Cait Brumme is Chief Executive Officer at MassChallenge. Cait has over a decade of experience in the field of re-imaging capitalism.

The world has seen an extraordinary rise in interest in and funding for Web 3.0 applications over the past two years. Funding across blockchain and cryptocurrency skyrocketed, tripling from under $10 billion in 2020 to more than $30 billion in 2021, according to Pitchbook data, fueled by the rising number of investors in this sector. Not surprisingly, this funding fury has driven up valuations, resulting in nearly 40 new crypto unicorns in 2021 alone.

Web 3.0 is built on the premise of decentralized ownership, authorship and collaboration — where users participate in both the creation, the governance and the economics of the internet. Where Web 1.0 was about reading and getting information produced by a limited set of individuals, and Web 2.0 added to these capabilities by enabling the creation of content and information, Web 3.0 will enable reading, writing, creating and owning. While the specific implications in daily life are still on the horizon, the potential for disruption is enormous as Web 3.0 frameworks and capabilities usher in the next wave of innovation.

And yet, as someone who straddles mainstream and mission, I can’t help but be struck by the awkward chasm between venture capital’s enthusiasm for the underlying premise of Web 3.0 — decentralization and collaboration — and how the standard venture capital process framework remains private and closed.

Venture 1.0

The typical venture capital process starts with a partner leveraging personal networks and relationships to generate a large pipeline of potential investments. This partner then uses pattern recognition and social signaling to quickly determine which companies deserve additional attention and diligence. For example, was this company referred by someone in their personal network? Did this entrepreneur come from a reputable computer science program? Due diligence is conducted primarily by the investment team, which gets to know the founders and their business through comprehensive due diligence across the technology, business model, market, etc.

Investment decisions are then typically made based on a summary assessment and recommendation by the investment team. This recommendation is made to and discussed by an investment committee comprised of a venture firm's partners or a carefully selected panel of elite experts. In some firms, while the investment may be discussed by a committee, the final decision may lie with a single investment partner.

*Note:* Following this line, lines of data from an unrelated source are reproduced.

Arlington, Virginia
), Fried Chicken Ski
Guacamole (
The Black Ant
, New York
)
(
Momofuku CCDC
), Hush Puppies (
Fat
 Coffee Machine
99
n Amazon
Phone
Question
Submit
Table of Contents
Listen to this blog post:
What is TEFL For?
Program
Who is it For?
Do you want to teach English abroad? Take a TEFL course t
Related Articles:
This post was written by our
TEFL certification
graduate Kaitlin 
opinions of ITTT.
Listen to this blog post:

Venture capitalists’ approach to assessment and decision-making is closely intertwined with the narrative of the venture capitalist as exceptional, and an individual whose smarts, expertise and experience give them unique insights into the future. This unique individual or group, therefore, has the knowledge and insights to identify the best companies in a centralized and closed-door process.

Time For Venture 3.0?

Venture capital has most certainly fueled highly scalable and profitable companies in an extraordinary post-dot-com explosion. However, general investment practices remain remarkably similar to the 1.0 approach developed before the internet as we now know it.

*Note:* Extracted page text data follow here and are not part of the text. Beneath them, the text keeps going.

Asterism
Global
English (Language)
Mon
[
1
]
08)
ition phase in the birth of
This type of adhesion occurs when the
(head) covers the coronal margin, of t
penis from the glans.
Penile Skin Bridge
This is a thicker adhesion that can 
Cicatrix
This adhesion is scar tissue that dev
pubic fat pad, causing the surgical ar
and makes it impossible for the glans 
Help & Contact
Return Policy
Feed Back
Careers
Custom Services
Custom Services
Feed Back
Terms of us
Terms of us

As new (and old) venture capitalists embrace a Web 3.0 future built on the cornerstones of decentralization, collaboration and crowd-based wisdom, I can’t help but wonder what the future of venture capital and the face of entrepreneurship could look like if venture embraced these same cornerstones in their investment process. What might "Venture 3.0” create?

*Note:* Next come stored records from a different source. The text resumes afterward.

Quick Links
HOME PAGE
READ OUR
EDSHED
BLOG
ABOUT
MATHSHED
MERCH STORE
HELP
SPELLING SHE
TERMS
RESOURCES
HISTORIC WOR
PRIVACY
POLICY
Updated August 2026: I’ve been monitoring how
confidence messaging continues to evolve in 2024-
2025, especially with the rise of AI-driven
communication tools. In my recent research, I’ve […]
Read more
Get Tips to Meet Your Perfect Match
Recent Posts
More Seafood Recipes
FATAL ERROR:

It is hard to know what the future will hold, but imagine a more globalized, diverse and community-centric generation of entrepreneurs and investors than we have seen to date. Imagine a decentralized Silicon Valley characterized by a globally distributed network of entrepreneurs proximate to new problems and customers. Imagine decentralized methods of identification, selection and underwriting or novel economic structures in which fund economics incentivize collaboration across peers. Now that would be transformative.